**What the task requires**
The listing that follows should be copied in full and exactly, with no pictures.

**Data listing**
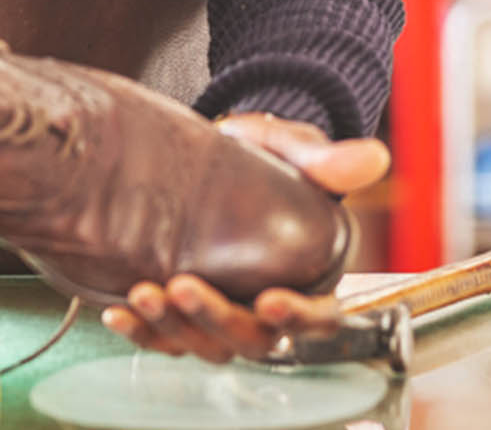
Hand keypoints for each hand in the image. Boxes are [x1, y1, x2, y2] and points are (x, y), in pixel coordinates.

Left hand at [100, 112, 389, 363]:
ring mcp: (224, 307)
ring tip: (142, 294)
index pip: (319, 316)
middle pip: (253, 339)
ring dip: (172, 327)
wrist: (221, 147)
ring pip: (206, 343)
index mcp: (310, 272)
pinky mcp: (184, 304)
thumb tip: (373, 157)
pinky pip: (166, 334)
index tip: (269, 300)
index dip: (297, 317)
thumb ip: (331, 159)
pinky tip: (118, 312)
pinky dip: (141, 330)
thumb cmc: (268, 152)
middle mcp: (266, 301)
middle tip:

**Result for this exercise**
Hand keypoints for each hand in the image. Boxes are [x1, y1, x2, y2] and points are (x, y), in pixel coordinates.

Left hand at [100, 112, 389, 363]:
ring mcp: (224, 307)
ring tip: (142, 294)
index pip: (319, 316)
middle pip: (253, 339)
ring dip: (172, 327)
wrist: (221, 147)
ring pip: (206, 343)
index mcp: (310, 272)
pinky mcp: (184, 304)
thumb tip: (373, 157)
pinky pip: (166, 334)
index tip: (269, 300)
index dip: (297, 317)
thumb ip: (331, 159)
pinky tip: (118, 312)
pinky dip: (141, 330)
thumb cmc: (268, 152)
middle mcp: (266, 301)
middle tip:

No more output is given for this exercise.